Studying CMEs ranks among the key research goals of India's maiden solar mission. Firstly, as these eruptions provide an opportunity to study the star at the centre of our planetary system, and secondly, since events occurring on the solar surface threaten infrastructure on our planet and in orbit.
Impacts on Earth and Space Infrastructure
CMEs rarely pose a direct threat to human life, yet they impact our planet through generating magnetic disturbances that impact the weather in Earth's vicinity, where about thousands of spacecraft, including Indian satellites, are stationed.
"The most beautiful manifestations from solar eruptions are auroras, being direct evidence that solar particles from Sun journey toward our planet," the expert clarifies.
"But they can also make all the electronics aboard spacecraft malfunction, knock down power grids and affect weather and communication satellites."
Historical Solar Incidents
- The strongest solar storm ever recorded was the 1859 solar superstorm which knocked out communication systems across the globe
- In 1989, a part of Quebec's power grid was knocked out, affecting six million people without power for nine hours
- During late 2015, solar storms disrupted flight operations, leading to chaos across Scandinavia and some other European airports
- In February 2022, an ejection had led to 38 commercial satellites failing
If we are able to observe events in the solar atmosphere and spot solar activity or a coronal mass ejection in real time, measure its heat at the source and track its trajectory, it can work as advanced warning to shut down electrical systems and spacecraft and move them to safety.
The Mission's Special Capability
While other space observatories observing our star, Aditya-L1 holds an edge over others regarding watching the corona.
"Aditya-L1's coronagraph has perfect dimensions enabling it to effectively simulate the Moon, completely blocking the Sun's photosphere permitting continuous observation of nearly the entire of the corona around the clock, 365 days a year, even during solar events," says the researcher.
Essentially, this instrument acts like an artificial Moon, obscuring the solar glare to let scientists continuously observe the dim solar atmosphere – something the real Moon provide only during specific moments.
Moreover, it's unique capable of examining solar events using optical wavelengths, enabling it to measure eruption heat and thermal output – key clues that show the intensity of an eruption when traveling our direction.
Preparation for Maximum Activity
In preparation for next year's solar maximum, researchers collaborated to study information obtained from one of the largest solar eruption recorded by the mission has recorded until now.
This event began in September 2024 during early hours. Its mass was 270 million tonnes – the iceberg that struck the ship was 1.5 million tonnes.
At origin, its temperature reached extreme levels with energy equivalent was equivalent to 2.2 million megatons of explosives – in comparison the atomic bombs on Hiroshima and Nagasaki were much smaller in scale each.
Even though these figures make it sound massive, the scientist classifies it as a "medium-sized" one.

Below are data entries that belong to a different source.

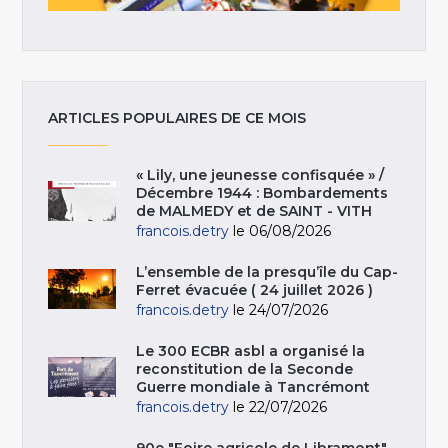
ARTICLES POPULAIRES DE CE MOIS
« Lily, une jeunesse confisquée » /
Décembre 1944 : Bombardements
de MALMEDY et de SAINT - VITH
francois.detry
le 06/08/2026
L’ensemble de la presqu’île du Cap-
Ferret évacuée ( 24 juillet 2026 )
francois.detry
le 24/07/2026
Le 300 ECBR asbl a organisé la
reconstitution de la Seconde
Guerre mondiale à Tancrémont
francois.detry
le 22/07/2026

The space rock that eliminated the dinosaurs on our planet was 100 million megatons and during solar peak occurs, we could see CMEs carrying power equal to greater levels.
"In my view this eruption we evaluated to have occurred when the Sun was in the normal activity phase. Now this sets the standard that we'll be using to evaluate what is in store when the maximum activity cycle arrives," he says.
"The learnings from this will assist in work out the countermeasures to be adopted safeguarding satellites in orbit. They will also help us gain a better understanding of near-Earth space," he concludes.